Wanneer kwam het moment dan dat je dacht: ik wil de politiek in en ik ga dat doen namens de PvdA?

In 2009 werd ik dus voorzitter van FNV Bouw. In 2012 waren we in verwachting van onze tweede, dik negen jaar jonger dan zijn zus. Begin juni zou hij ter wereld komen.
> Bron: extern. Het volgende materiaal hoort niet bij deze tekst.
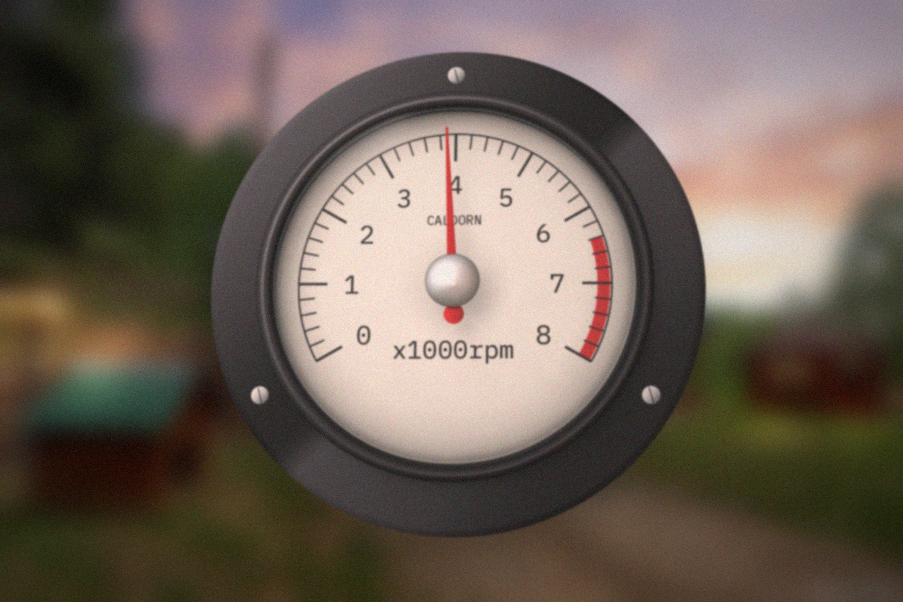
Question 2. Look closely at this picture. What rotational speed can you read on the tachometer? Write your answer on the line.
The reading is 3900 rpm
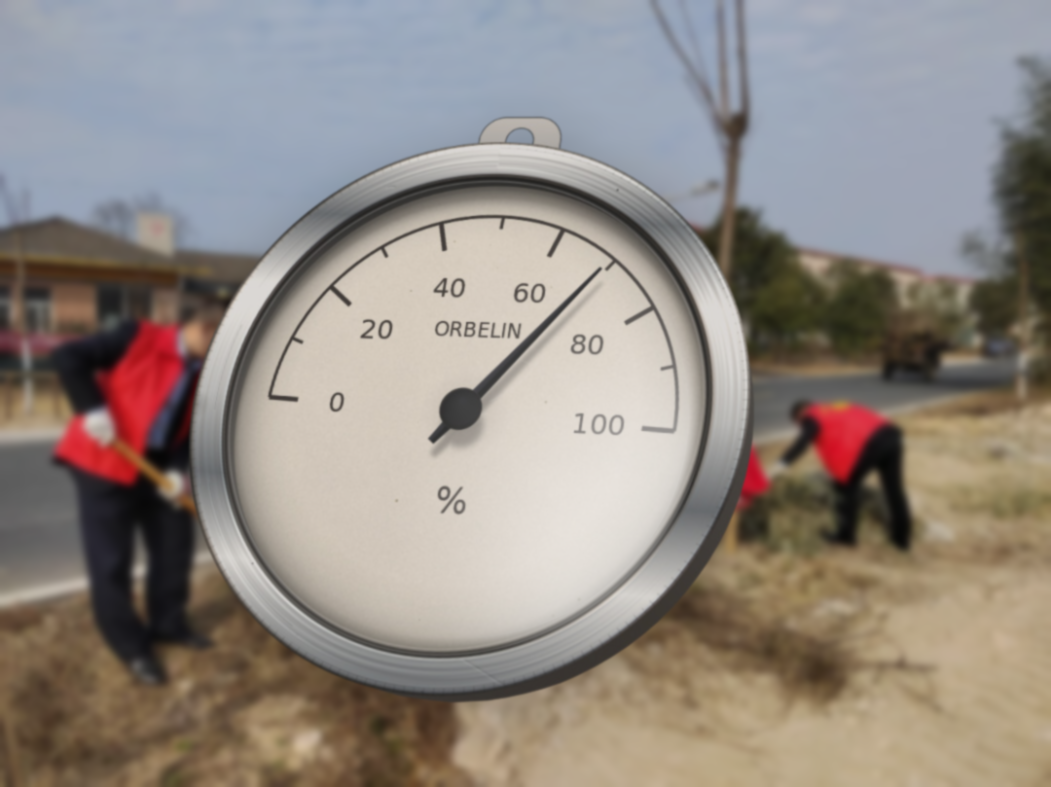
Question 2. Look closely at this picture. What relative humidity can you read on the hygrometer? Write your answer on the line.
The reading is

Eens in de zoveel tijd heb je als vakbondsvoorzitter overleg met je eigen bondsparlement, wat we nu kennen als Ledenparlement. Dat was altijd op ons hoofdkantoor in Woerden. Nu had het parlement als bedacht dat de baby misschien wel eens eerder kon komen, dus hadden ze besloten bij het Van der Valk in Duiven te gaan zitten. Tijdens de vergadering had ik mijn telefoon bij me en ik werd ineens door mijn vrouw gebeld: de vliezen waren gebroken. Gelijk daarna werd ik weer gebeld. Niet door mijn vrouw, maar door Hans Spekman, de toenmalig partijvoorzitter. Terwijl ik vertrok vertelde ik dit tegen mijn buurman aan de tafel. We waren beide benieuwd wat hij wilde.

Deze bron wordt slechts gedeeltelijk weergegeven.